### Work to do:
State how many of the lines below contain the string "correlation", with case counting. Give only the number.

### Extracted records:
========================
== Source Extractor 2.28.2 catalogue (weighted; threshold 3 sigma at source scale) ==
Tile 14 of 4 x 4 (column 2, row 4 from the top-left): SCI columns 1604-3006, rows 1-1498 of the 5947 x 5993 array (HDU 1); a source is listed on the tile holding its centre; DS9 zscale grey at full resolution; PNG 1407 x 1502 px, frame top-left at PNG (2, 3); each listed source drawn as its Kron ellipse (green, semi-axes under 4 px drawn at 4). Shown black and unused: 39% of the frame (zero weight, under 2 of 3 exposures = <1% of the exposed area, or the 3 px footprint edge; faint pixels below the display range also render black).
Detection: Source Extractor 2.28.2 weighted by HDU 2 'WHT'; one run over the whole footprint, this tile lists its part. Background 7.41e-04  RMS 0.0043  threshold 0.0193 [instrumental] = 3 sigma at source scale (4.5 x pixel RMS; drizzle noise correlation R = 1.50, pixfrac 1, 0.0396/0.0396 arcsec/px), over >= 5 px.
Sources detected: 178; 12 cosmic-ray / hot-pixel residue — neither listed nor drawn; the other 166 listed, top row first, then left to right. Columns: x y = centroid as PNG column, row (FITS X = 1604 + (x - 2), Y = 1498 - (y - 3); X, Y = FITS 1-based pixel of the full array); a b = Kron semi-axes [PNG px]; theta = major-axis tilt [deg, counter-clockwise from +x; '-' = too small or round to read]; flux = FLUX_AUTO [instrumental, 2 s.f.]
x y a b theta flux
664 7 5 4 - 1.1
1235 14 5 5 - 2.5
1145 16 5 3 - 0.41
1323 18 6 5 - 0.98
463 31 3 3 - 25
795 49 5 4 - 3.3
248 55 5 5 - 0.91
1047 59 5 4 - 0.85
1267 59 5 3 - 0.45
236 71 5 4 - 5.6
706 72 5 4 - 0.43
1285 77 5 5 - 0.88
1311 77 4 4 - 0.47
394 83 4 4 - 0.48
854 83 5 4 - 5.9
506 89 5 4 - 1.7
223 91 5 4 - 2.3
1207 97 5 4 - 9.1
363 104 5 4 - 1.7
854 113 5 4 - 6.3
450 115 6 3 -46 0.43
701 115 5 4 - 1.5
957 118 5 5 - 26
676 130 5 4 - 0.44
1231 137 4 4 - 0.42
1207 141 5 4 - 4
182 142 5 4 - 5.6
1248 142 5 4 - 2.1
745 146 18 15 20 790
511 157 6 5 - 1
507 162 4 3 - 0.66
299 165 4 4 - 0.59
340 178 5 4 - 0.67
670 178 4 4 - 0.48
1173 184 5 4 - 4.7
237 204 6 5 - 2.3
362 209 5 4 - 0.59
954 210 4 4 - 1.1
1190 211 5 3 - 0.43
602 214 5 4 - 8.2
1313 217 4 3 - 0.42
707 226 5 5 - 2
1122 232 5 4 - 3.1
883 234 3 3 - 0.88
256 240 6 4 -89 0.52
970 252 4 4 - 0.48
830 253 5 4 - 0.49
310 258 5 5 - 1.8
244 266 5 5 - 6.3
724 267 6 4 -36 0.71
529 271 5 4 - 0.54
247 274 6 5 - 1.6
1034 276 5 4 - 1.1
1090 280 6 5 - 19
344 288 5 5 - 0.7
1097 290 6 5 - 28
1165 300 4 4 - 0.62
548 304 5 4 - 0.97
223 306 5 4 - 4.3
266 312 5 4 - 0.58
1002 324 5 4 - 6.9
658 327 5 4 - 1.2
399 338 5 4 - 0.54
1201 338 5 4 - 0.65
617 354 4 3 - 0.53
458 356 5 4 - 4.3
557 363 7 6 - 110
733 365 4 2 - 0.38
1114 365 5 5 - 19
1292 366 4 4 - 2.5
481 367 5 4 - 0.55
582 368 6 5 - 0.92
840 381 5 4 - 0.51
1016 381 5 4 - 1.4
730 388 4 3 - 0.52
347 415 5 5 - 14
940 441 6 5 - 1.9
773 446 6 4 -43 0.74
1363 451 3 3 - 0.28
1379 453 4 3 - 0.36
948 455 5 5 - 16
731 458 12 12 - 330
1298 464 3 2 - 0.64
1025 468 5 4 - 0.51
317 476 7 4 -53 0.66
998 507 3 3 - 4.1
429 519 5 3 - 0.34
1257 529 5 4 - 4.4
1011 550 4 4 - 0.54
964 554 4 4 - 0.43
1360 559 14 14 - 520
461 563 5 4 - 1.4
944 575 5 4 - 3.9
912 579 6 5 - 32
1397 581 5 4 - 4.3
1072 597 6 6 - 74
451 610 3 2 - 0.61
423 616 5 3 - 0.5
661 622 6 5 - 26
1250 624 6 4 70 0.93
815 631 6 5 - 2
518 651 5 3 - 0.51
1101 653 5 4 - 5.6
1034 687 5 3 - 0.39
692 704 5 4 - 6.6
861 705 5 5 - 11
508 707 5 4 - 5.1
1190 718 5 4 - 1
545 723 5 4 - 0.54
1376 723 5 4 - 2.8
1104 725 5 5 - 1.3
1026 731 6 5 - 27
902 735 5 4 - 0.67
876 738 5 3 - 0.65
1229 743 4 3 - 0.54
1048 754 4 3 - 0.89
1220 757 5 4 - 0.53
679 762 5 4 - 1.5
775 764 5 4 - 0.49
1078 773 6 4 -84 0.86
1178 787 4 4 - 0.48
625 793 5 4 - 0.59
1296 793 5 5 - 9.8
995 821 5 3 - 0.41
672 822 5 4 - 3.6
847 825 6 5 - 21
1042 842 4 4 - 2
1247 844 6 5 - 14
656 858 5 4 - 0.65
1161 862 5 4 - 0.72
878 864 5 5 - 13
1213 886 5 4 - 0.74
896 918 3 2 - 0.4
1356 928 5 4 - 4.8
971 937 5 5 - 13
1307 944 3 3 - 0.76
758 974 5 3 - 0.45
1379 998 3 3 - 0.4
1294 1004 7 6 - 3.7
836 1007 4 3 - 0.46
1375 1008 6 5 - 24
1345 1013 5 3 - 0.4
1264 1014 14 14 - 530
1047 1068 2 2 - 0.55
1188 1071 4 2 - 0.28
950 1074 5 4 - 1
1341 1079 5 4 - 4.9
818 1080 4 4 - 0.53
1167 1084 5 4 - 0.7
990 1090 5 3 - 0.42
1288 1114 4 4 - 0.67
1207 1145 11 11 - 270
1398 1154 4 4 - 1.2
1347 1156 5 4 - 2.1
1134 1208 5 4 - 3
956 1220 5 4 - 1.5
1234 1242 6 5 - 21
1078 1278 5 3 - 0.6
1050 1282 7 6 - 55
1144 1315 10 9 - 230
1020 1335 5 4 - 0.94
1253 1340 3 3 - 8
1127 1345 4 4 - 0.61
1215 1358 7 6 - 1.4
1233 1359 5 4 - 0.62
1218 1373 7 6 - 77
========================
### Written response:
1